Schön fand ich, dass die Geschichte zum Jahrhundertwechsel spielte und hier bereits durchklang, dass die Gesellschaft sich in einem Wandel befand: Die Mutter war noch sehr konservativ, während der Vater dem Moderneren gegenüber nicht ganz so verschlossen war, dem Bruder schien es weitgehend egal zu sein, wobei er aber auch bereit war, seine Schwester zu unterstützen und generell keine "Der Mann ist der Chef und als Frau hat man zu gehorchen"-Attitüde an den Tag legte und Johanna merkte man an, dass sie mit den üblichen Konventionen haderte und auch überlegte, hier den "Ausbruch" zu wagen. Dabei wirkte dies alles wie in natürlicher Generationenunterschied, ein normaler Abnabelungsprozess und das obligatorische Erwachsenwerden. 
Ich fand das alles sehr authentisch für eine bessergestellte Familie am Ende des 19. und zu Beginn des 20. Jahrhunderts.
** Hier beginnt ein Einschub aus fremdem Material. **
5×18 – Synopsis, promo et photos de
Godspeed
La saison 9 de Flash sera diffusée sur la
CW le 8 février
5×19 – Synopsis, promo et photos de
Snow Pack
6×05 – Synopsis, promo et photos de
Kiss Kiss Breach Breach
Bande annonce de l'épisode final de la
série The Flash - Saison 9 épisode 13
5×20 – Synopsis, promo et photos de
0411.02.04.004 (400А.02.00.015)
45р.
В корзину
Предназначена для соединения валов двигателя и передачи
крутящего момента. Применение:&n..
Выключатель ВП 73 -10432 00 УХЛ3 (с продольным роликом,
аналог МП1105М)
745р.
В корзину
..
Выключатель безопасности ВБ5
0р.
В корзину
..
Allzu konfliktreich war "Winterblüte" nun nicht, es war einfach eine nette Erzählung einer Episode, wie sie sich eben um 1900 im Hause einer Familie in Heiligendamm abgespielt hat. Besonders tiefgründig oder historisch relevant ist "Winterblüte" nicht; Charlotte Roths Romane, die von der ersten Hälfte des 20. Jahrhunderts erzählen, empfinde ich bereits als historisch deutlich vielsagender.
"Winterblüte" ist für mich da doch eher oberflächliche Unterhaltungsliteratur, die mir beim Lesen ausgesprochen gut gefiel: Das war eine fluffige Familiengeschichte aus vergangenen Tagen. Dauerhaft eingebrannt hat sich "Winterblüte" mir aber definitiv nicht.